DATA FOR REVIEW section start

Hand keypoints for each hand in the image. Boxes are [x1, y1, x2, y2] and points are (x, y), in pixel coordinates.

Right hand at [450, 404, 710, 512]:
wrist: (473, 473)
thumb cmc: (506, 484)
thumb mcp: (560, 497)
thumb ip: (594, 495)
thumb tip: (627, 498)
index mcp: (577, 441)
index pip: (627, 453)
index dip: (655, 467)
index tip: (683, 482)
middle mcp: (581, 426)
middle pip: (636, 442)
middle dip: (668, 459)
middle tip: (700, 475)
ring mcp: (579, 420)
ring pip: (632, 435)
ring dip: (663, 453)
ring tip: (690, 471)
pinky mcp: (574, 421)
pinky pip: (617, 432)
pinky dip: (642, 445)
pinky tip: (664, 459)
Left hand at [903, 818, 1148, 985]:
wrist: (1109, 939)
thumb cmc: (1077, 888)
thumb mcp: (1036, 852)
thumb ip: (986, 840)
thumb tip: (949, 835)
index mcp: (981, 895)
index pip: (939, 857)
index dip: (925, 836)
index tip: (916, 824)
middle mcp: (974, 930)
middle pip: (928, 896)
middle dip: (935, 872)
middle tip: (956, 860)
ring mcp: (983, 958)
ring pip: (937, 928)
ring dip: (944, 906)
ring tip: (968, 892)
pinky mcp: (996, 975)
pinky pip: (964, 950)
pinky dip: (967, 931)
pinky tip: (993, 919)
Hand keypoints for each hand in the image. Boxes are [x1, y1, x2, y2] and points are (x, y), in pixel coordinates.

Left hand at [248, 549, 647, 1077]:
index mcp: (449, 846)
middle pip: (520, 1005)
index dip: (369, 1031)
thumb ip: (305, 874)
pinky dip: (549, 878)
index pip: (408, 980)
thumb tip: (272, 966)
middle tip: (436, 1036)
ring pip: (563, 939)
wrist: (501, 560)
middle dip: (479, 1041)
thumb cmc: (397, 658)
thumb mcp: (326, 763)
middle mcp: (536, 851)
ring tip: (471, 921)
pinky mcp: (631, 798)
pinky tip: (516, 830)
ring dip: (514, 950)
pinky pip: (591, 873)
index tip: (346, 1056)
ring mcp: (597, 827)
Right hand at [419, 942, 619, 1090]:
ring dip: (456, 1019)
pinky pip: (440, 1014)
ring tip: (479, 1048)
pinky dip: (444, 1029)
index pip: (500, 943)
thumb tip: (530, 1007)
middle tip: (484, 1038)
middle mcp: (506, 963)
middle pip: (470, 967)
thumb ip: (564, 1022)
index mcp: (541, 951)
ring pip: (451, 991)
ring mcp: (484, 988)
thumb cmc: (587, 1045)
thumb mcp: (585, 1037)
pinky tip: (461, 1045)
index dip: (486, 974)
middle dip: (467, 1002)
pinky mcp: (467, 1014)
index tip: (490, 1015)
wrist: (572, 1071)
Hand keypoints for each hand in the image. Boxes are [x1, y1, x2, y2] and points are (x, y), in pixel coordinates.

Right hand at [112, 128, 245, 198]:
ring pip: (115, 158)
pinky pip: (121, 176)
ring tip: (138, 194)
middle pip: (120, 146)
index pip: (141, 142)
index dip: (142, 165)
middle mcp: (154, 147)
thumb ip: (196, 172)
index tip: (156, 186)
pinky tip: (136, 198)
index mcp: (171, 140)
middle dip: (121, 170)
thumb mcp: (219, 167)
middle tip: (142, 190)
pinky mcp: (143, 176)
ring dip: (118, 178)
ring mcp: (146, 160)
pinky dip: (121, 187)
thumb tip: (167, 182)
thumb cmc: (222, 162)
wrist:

DATA FOR REVIEW section end

WHAT YOU WILL DO: Output each record exactly, leaving nothing out.

ANSWER SPACE:
Hand keypoints for each hand in the image. Boxes are [x1, y1, x2, y2] and points are (x, y), in pixel coordinates.

Right hand at [450, 404, 710, 512]:
wrist: (473, 473)
thumb cmc: (506, 484)
thumb mcp: (560, 497)
thumb ip: (594, 495)
thumb tip: (627, 498)
index mcp: (577, 441)
index pip: (627, 453)
index dip: (655, 467)
index tip: (683, 482)
middle mcp: (581, 426)
middle pip: (636, 442)
middle dip: (668, 459)
middle tip: (700, 475)
ring mcp: (579, 420)
ring pip: (632, 435)
ring dip: (663, 453)
ring tip: (690, 471)
pinky mcp: (574, 421)
pinky pip: (617, 432)
pinky dip: (642, 445)
pinky tip: (664, 459)
Left hand at [903, 818, 1148, 985]:
wrist: (1109, 939)
thumb cmc: (1077, 888)
thumb mcp: (1036, 852)
thumb ip: (986, 840)
thumb tip: (949, 835)
index mcp: (981, 895)
index pip: (939, 857)
index dip: (925, 836)
index tip: (916, 824)
middle mcp: (974, 930)
middle pip: (928, 896)
middle dip: (935, 872)
middle tip: (956, 860)
ring mcp: (983, 958)
ring pip: (937, 928)
ring dip: (944, 906)
ring tip: (968, 892)
pinky mcp: (996, 975)
pinky pip: (964, 950)
pinky dip: (967, 931)
pinky tip: (993, 919)
Hand keypoints for each hand in the image. Boxes are [x1, y1, x2, y2] and points are (x, y), in pixel coordinates.

Left hand at [248, 549, 647, 1077]:
index mcp: (449, 846)
middle pip: (520, 1005)
index dip: (369, 1031)
thumb ip: (305, 874)
pinky dip: (549, 878)
index pip: (408, 980)
thumb tip: (272, 966)
middle tip: (436, 1036)
ring pip: (563, 939)
wrist: (501, 560)
middle dip: (479, 1041)
thumb cmc: (397, 658)
thumb mcp: (326, 763)
middle mcp: (536, 851)
ring tip: (471, 921)
pinky mcp: (631, 798)
pinky tip: (516, 830)
ring dip: (514, 950)
pinky pip: (591, 873)
index tip: (346, 1056)
ring mcp: (597, 827)
Right hand at [419, 942, 619, 1090]:
ring dip: (456, 1019)
pinky pip: (440, 1014)
ring tip: (479, 1048)
pinky dip: (444, 1029)
index pip: (500, 943)
thumb tip: (530, 1007)
middle tip: (484, 1038)
middle mcp: (506, 963)
middle pip: (470, 967)
thumb ip: (564, 1022)
index mcp: (541, 951)
ring pip: (451, 991)
ring mcp: (484, 988)
thumb cmc: (587, 1045)
thumb mcp: (585, 1037)
pinky tip: (461, 1045)
index dip: (486, 974)
middle dip: (467, 1002)
pinky mcp: (467, 1014)
index tip: (490, 1015)
wrist: (572, 1071)
Hand keypoints for each hand in the image. Boxes are [x1, y1, x2, y2] and points are (x, y), in pixel coordinates.

Right hand at [112, 128, 245, 198]:
ring pip: (115, 158)
pinky pip: (121, 176)
ring tip: (138, 194)
middle pip: (120, 146)
index pip: (141, 142)
index dip: (142, 165)
middle mcp: (154, 147)
thumb ip: (196, 172)
index tip: (156, 186)
pinky tip: (136, 198)
index mcp: (171, 140)
middle dip: (121, 170)
thumb mcp: (219, 167)
middle tip: (142, 190)
pinky mcp: (143, 176)
ring dip: (118, 178)
ring mcp: (146, 160)
pinky dip: (121, 187)
thumb tip: (167, 182)
thumb cmc: (222, 162)
wrist:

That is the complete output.